▶ [Task instructions]
Copy out the entries below with "top-left" changed to "upper-left" and nothing else altered. Leave the pictures out.

▶ [Task inputs]
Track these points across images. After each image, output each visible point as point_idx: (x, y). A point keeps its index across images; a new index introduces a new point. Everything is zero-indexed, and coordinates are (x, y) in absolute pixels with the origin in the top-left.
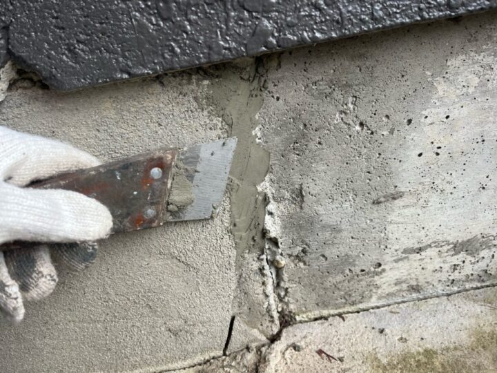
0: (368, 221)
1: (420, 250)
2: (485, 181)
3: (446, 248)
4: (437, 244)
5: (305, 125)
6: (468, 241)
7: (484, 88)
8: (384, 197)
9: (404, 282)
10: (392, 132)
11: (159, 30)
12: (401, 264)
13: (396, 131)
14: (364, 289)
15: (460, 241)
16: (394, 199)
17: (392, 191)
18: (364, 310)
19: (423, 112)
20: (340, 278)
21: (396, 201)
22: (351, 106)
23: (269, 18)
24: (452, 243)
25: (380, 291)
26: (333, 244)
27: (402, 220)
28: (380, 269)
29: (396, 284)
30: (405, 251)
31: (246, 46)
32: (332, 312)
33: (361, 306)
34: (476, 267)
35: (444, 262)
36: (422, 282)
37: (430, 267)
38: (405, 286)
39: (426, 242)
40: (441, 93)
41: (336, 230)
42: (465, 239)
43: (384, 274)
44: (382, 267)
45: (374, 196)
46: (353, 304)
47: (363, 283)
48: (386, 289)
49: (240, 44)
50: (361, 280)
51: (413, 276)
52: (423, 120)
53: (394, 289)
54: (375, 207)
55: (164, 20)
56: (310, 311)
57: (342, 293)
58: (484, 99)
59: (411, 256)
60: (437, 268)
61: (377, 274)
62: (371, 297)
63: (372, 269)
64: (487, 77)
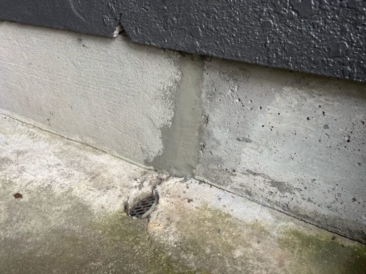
0: (233, 147)
1: (255, 174)
2: (293, 156)
3: (268, 180)
4: (263, 175)
5: (215, 90)
6: (280, 183)
7: (300, 108)
8: (243, 138)
9: (245, 186)
10: (252, 109)
11: (163, 32)
12: (244, 176)
13: (253, 110)
14: (226, 179)
15: (276, 180)
16: (247, 141)
17: (247, 137)
18: (223, 189)
19: (268, 106)
20: (215, 167)
21: (248, 143)
22: (236, 90)
23: (199, 41)
24: (271, 179)
25: (232, 184)
26: (216, 149)
27: (249, 154)
28: (234, 173)
29: (240, 185)
30: (248, 171)
31: (188, 48)
32: (209, 182)
33: (222, 187)
34: (282, 199)
35: (266, 187)
36: (253, 192)
37: (258, 186)
38: (244, 189)
39: (258, 171)
40: (277, 101)
41: (218, 143)
42: (278, 181)
43: (236, 177)
44: (235, 173)
45: (238, 135)
46: (219, 184)
47: (225, 176)
48: (235, 185)
49: (187, 47)
50: (225, 174)
51: (249, 186)
52: (267, 110)
53: (239, 187)
54: (238, 141)
55: (165, 29)
56: (200, 176)
57: (215, 175)
58: (299, 113)
59: (250, 175)
60: (262, 188)
61: (233, 175)
62: (228, 185)
63: (231, 171)
64: (303, 103)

▶ [Result of this task]
Track these points across images. After each image, output each visible point as point_idx: (x, y). A point keeps its index across images; a new index introduces a new point. Everything is zero-indexed, and coordinates are (x, y) in absolute pixels with the origin in the upper-left.
0: (368, 221)
1: (420, 250)
2: (485, 181)
3: (446, 248)
4: (437, 244)
5: (305, 125)
6: (468, 241)
7: (484, 88)
8: (384, 197)
9: (404, 282)
10: (392, 132)
11: (159, 30)
12: (401, 264)
13: (396, 131)
14: (364, 289)
15: (460, 241)
16: (394, 199)
17: (392, 191)
18: (364, 310)
19: (423, 112)
20: (340, 278)
21: (396, 201)
22: (351, 106)
23: (269, 18)
24: (452, 243)
25: (380, 291)
26: (333, 244)
27: (402, 220)
28: (380, 269)
29: (396, 284)
30: (405, 251)
31: (246, 46)
32: (332, 312)
33: (361, 306)
34: (476, 267)
35: (444, 262)
36: (422, 282)
37: (430, 267)
38: (405, 286)
39: (426, 242)
40: (441, 93)
41: (336, 230)
42: (465, 239)
43: (384, 274)
44: (382, 267)
45: (374, 196)
46: (353, 304)
47: (363, 283)
48: (386, 289)
49: (240, 44)
50: (361, 280)
51: (413, 276)
52: (423, 120)
53: (394, 289)
54: (375, 207)
55: (164, 20)
56: (310, 311)
57: (342, 293)
58: (484, 99)
59: (411, 256)
60: (437, 268)
61: (377, 274)
62: (371, 297)
63: (372, 269)
64: (487, 77)
0: (233, 147)
1: (255, 174)
2: (293, 156)
3: (268, 180)
4: (263, 175)
5: (215, 90)
6: (280, 183)
7: (300, 108)
8: (243, 138)
9: (245, 186)
10: (252, 109)
11: (163, 32)
12: (244, 176)
13: (253, 110)
14: (226, 179)
15: (276, 180)
16: (247, 141)
17: (247, 137)
18: (223, 189)
19: (268, 106)
20: (215, 167)
21: (248, 143)
22: (236, 90)
23: (199, 41)
24: (271, 179)
25: (232, 184)
26: (216, 149)
27: (249, 154)
28: (234, 173)
29: (240, 185)
30: (248, 171)
31: (188, 48)
32: (209, 182)
33: (222, 187)
34: (282, 199)
35: (266, 187)
36: (253, 192)
37: (258, 186)
38: (244, 189)
39: (258, 171)
40: (277, 101)
41: (218, 143)
42: (278, 181)
43: (236, 177)
44: (235, 173)
45: (238, 135)
46: (219, 184)
47: (225, 176)
48: (235, 185)
49: (187, 47)
50: (225, 174)
51: (249, 186)
52: (267, 110)
53: (239, 187)
54: (238, 141)
55: (165, 29)
56: (200, 176)
57: (215, 175)
58: (299, 113)
59: (250, 175)
60: (262, 188)
61: (233, 175)
62: (228, 185)
63: (231, 171)
64: (303, 103)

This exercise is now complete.